In Iran, which is a developing country, many big, medium, and even small cities, for various reasons, are encountering rapid spatial growth or urban sprawl. Tehran, the capital of Iran, is recognised as one of these expanding cities due to it being the main destination of migrants, because of its several modernistic urban attractions, in addition to a rapid population growth, and is experiencing rapid physical and spatial expansion. This phenomenon has many adverse effects on different aspects of the city, such as: the loss of environs, agricultural lands and orchards [15
], increasing air pollution [20
], increasing socioeconomic inequality [21
], and so on.
At the same time, one of the most important environmental issues that is happening in Tehran, like in other metropolitan centres in the world, is climate change, and subsequent bioclimatic boundary changes in microclimatology on an urban scale.
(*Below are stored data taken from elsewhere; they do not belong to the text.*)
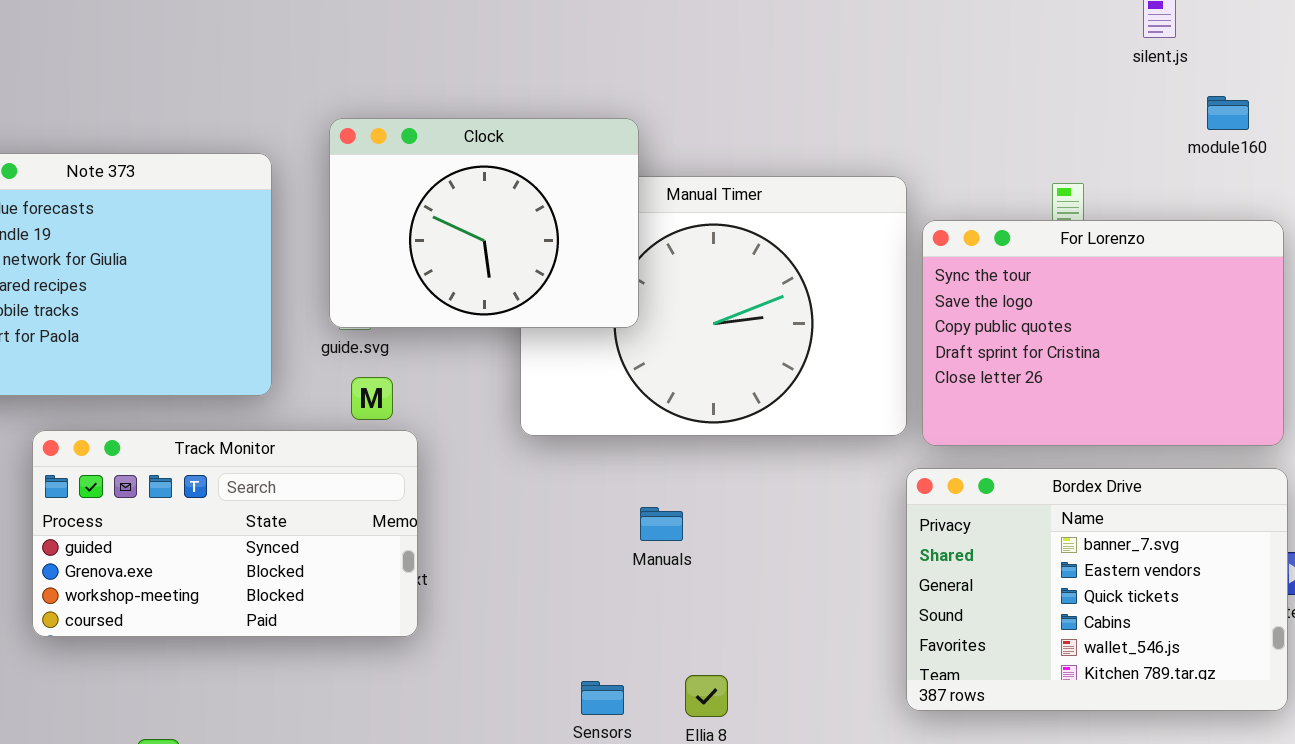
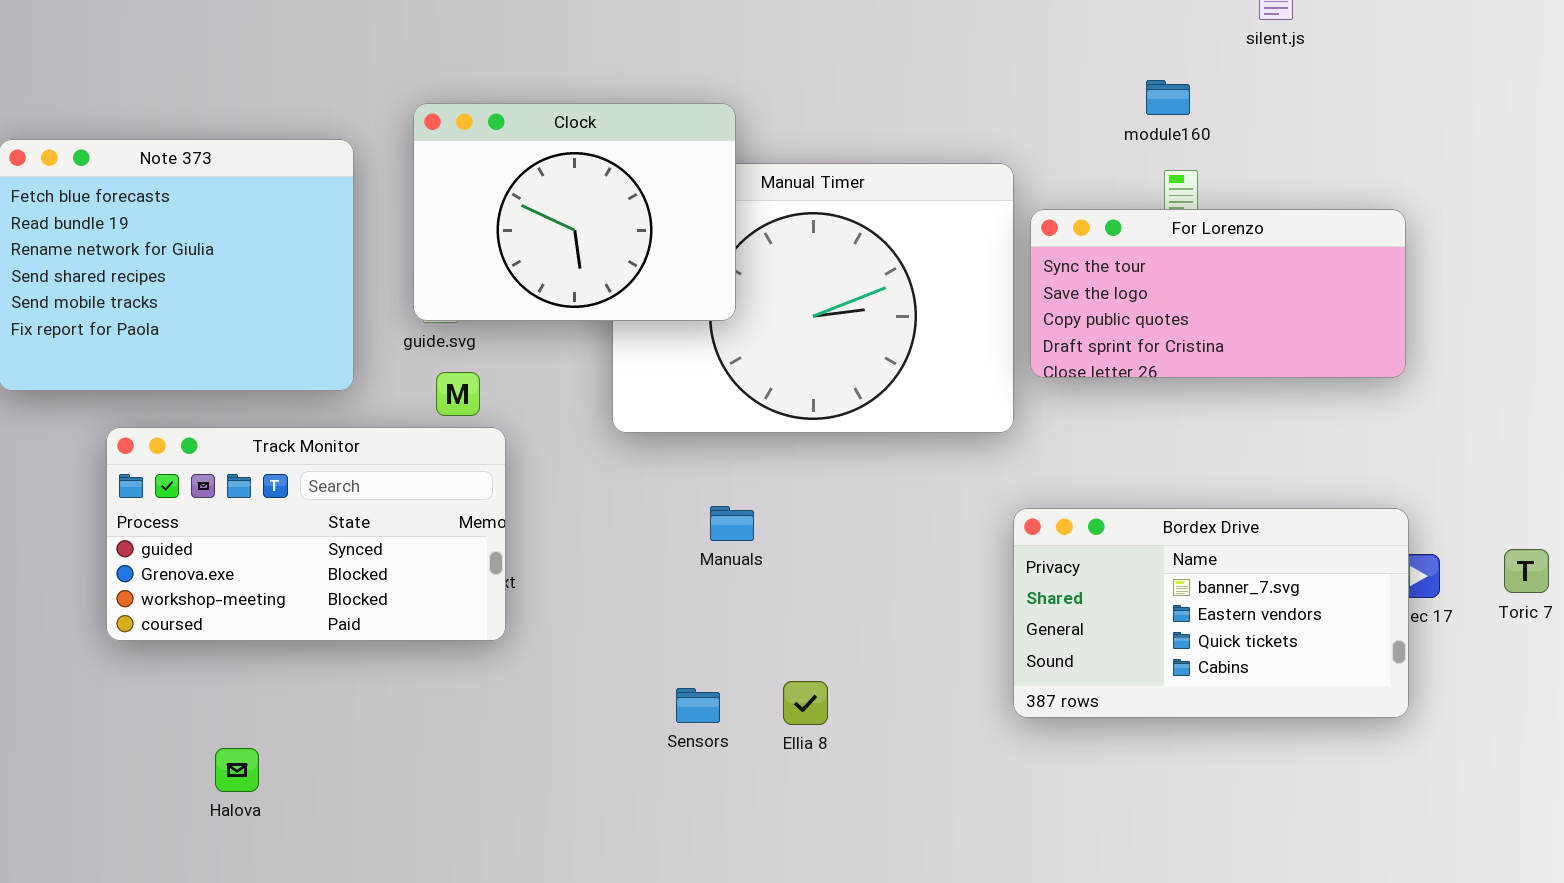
module160: [1207,96,1249,130] -> [1146,80,1190,115], moved
For Lorenzo: [922,220,1284,446] -> [1030,209,1406,378], resized
Bordex Drive: [906,468,1288,711] -> [1013,508,1409,718], resized
Manuals: [640,507,683,541] -> [710,506,754,541], moved

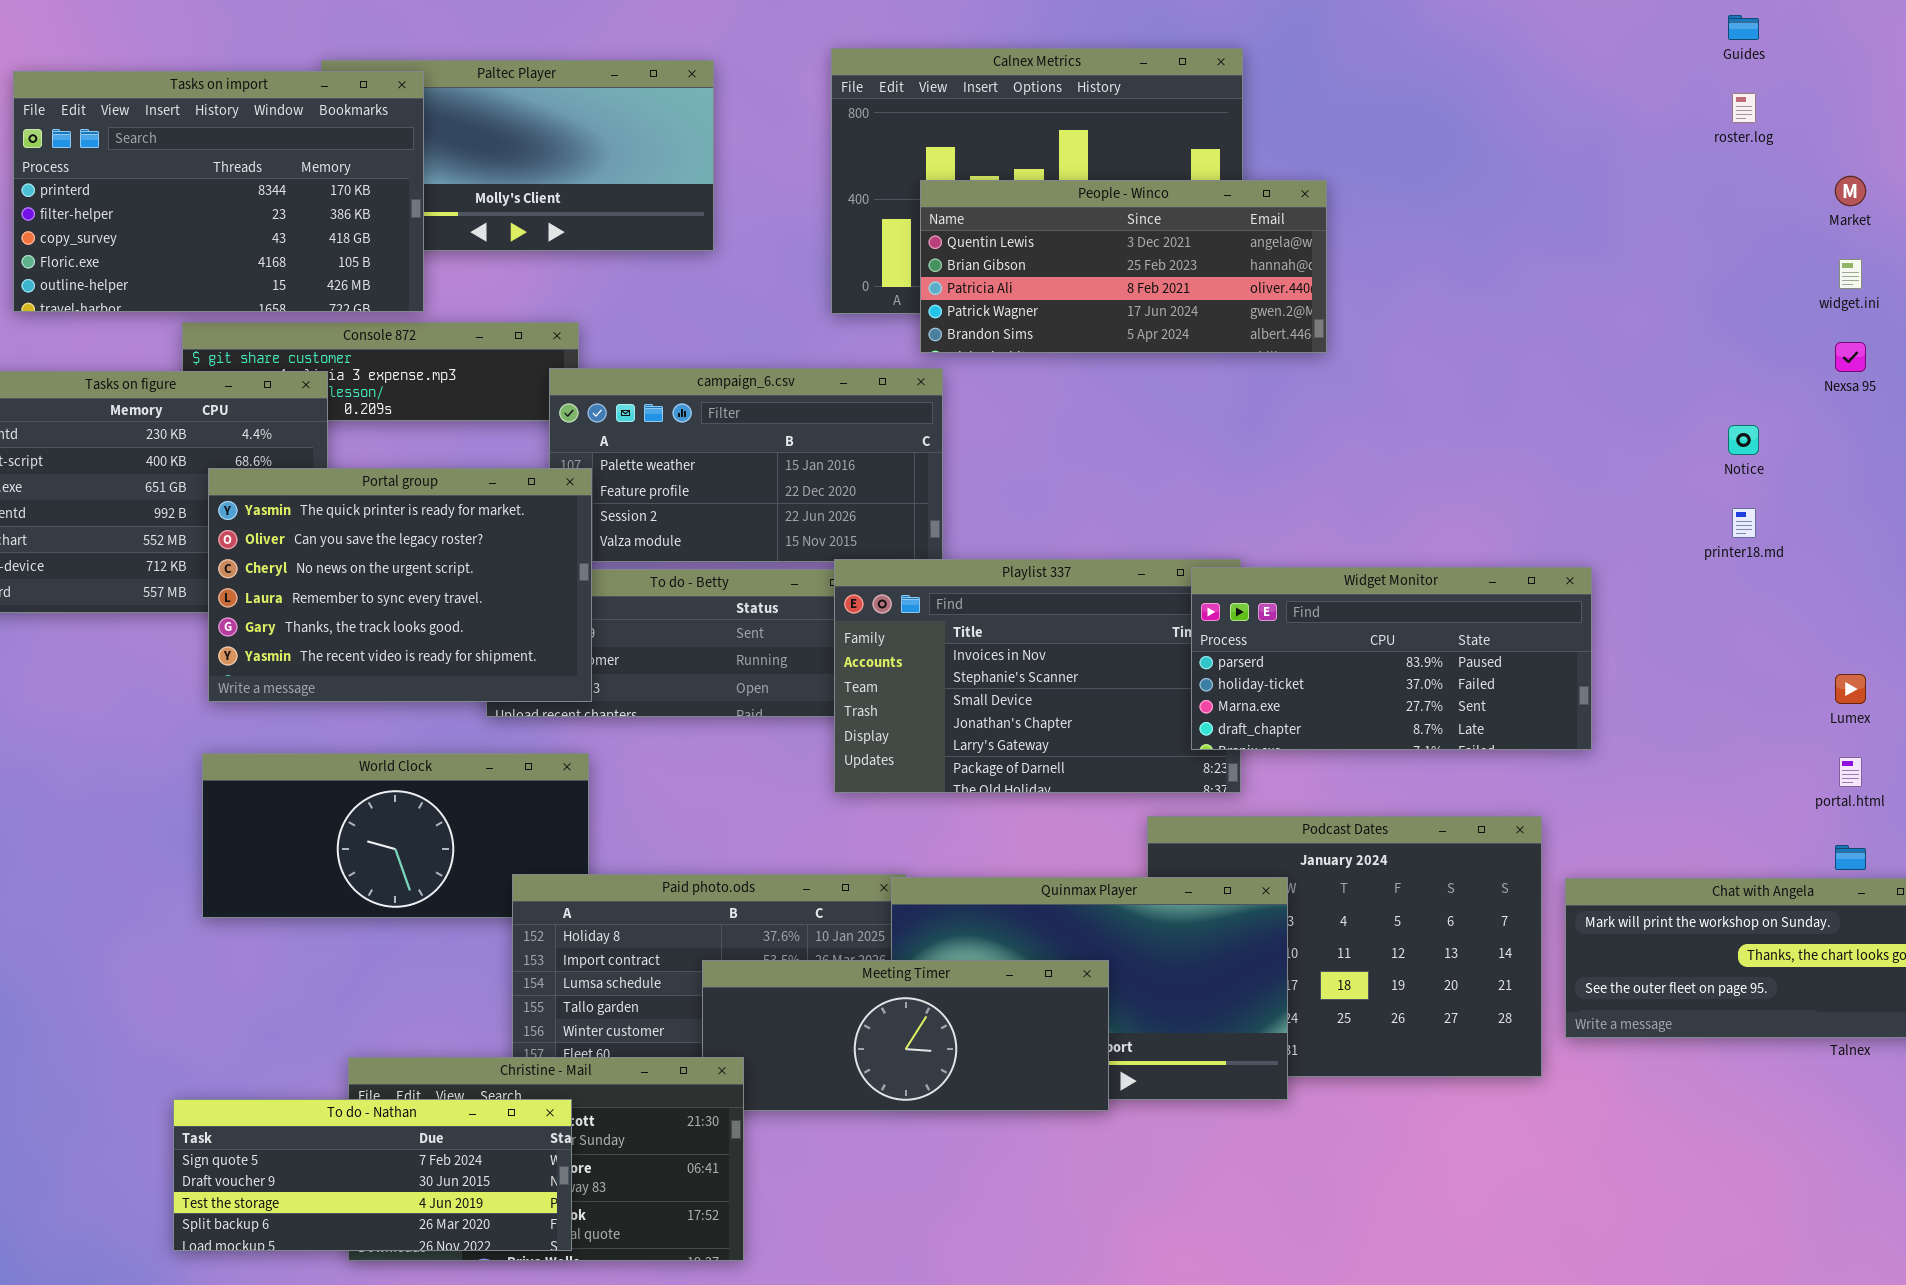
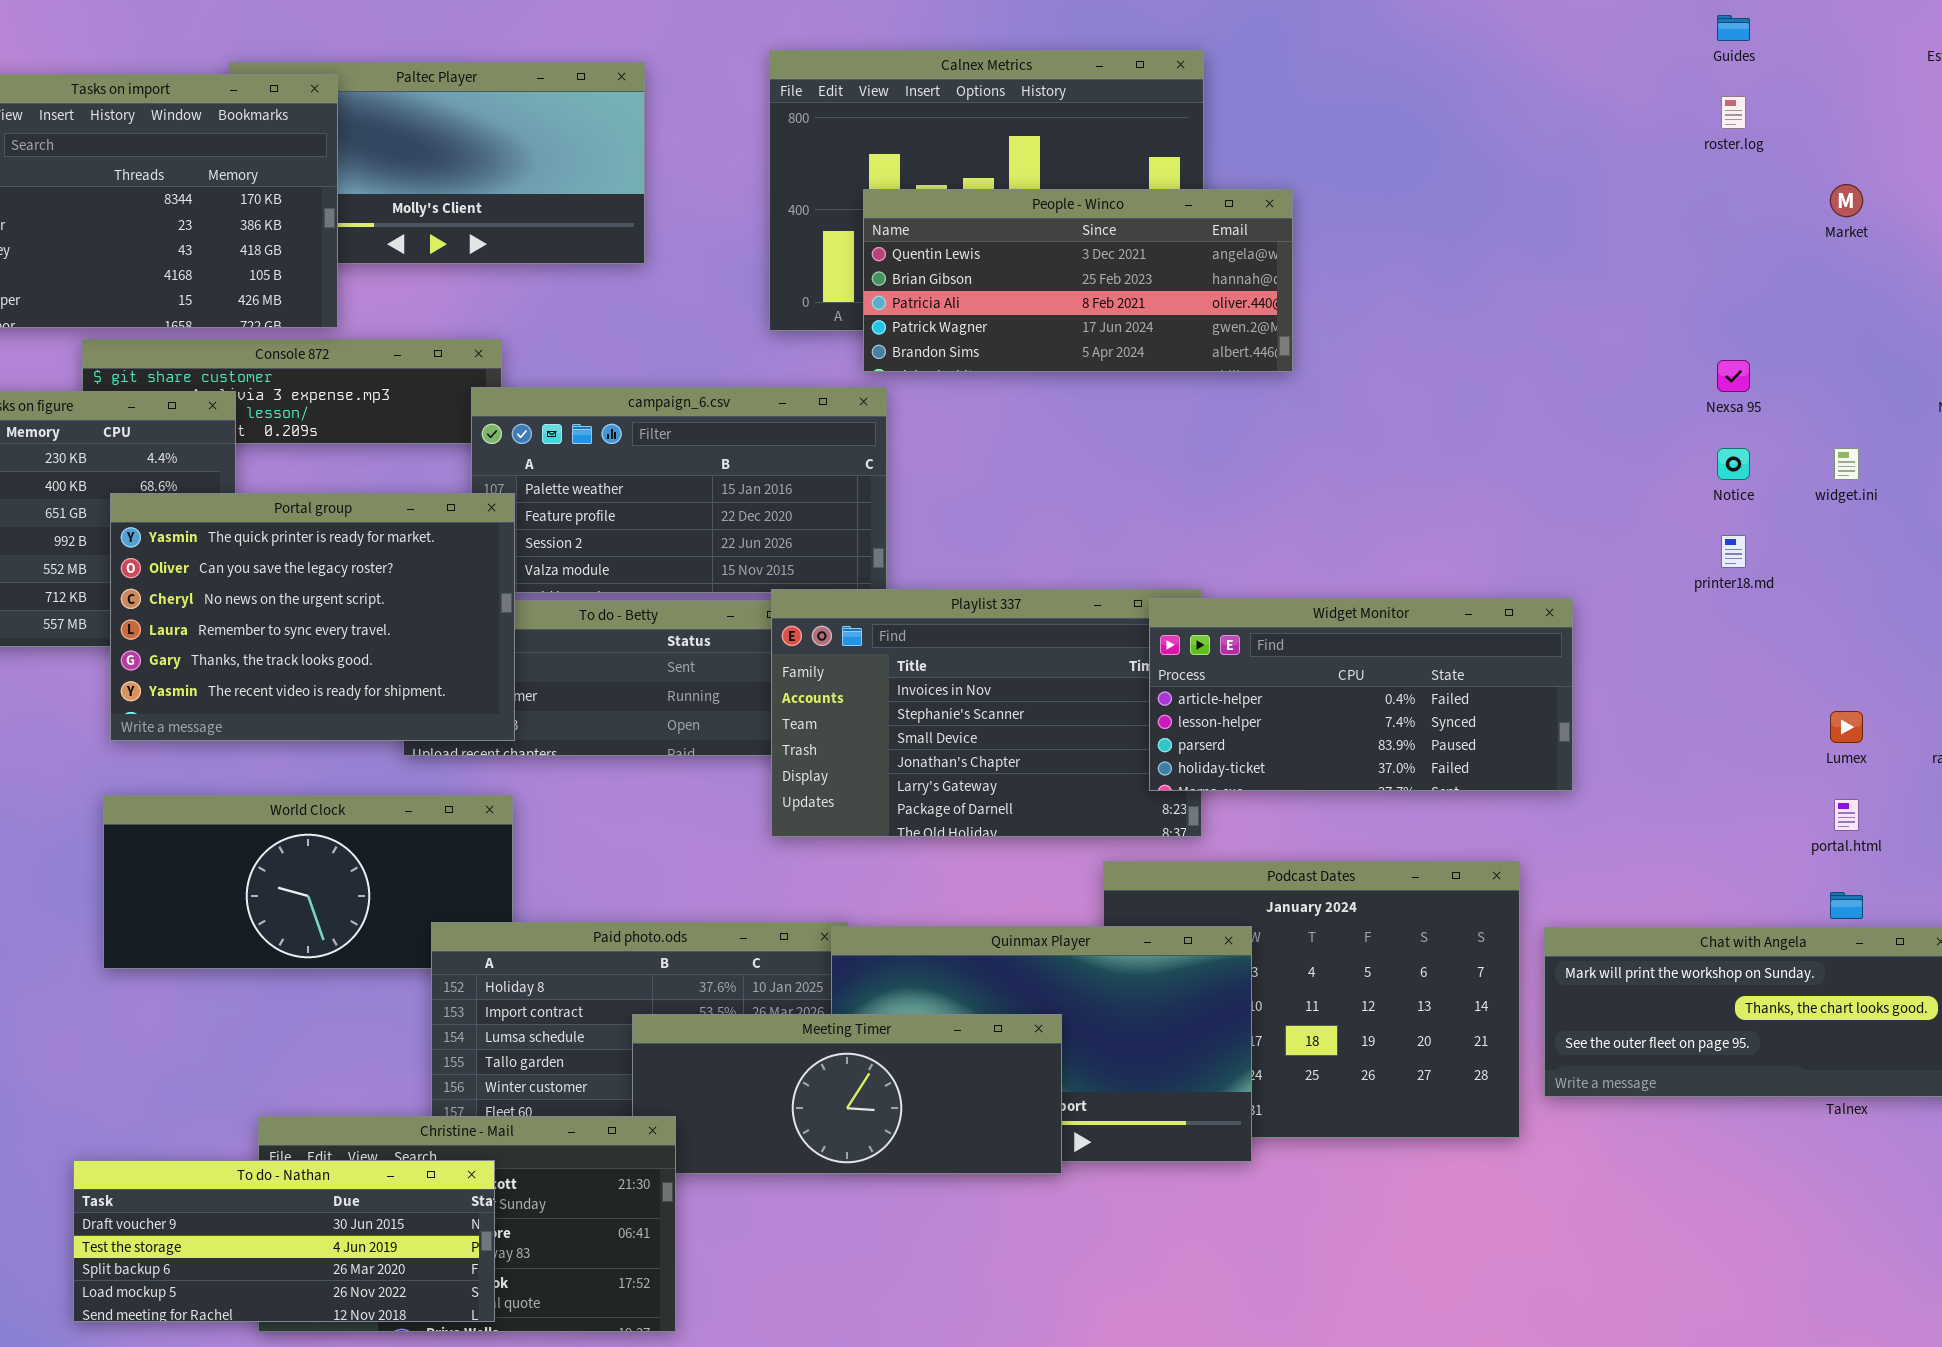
widget.ini: [1839,259,1862,289] -> [1834,448,1859,480], moved
Nexsa 95: [1835,342,1866,372] -> [1717,360,1750,392], moved
Widget Monitor: [1191,567,1592,750] -> [1149,598,1573,791], scrolled up 2 rows
To do - Nathan: [173,1099,572,1251] -> [73,1160,495,1322], scrolled down 1 row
To prevent dangerous health consequences of these microclimatic conditions over the population, and at the same time to improve urban sprawl, new weather indexes must be employed.
However, the purpose of this research is to analyse and evaluate the microclimate in Tehran according to the urban sprawl of the city in different study periods, and to define new indexes to be employed in decisions for improving urban sprawl.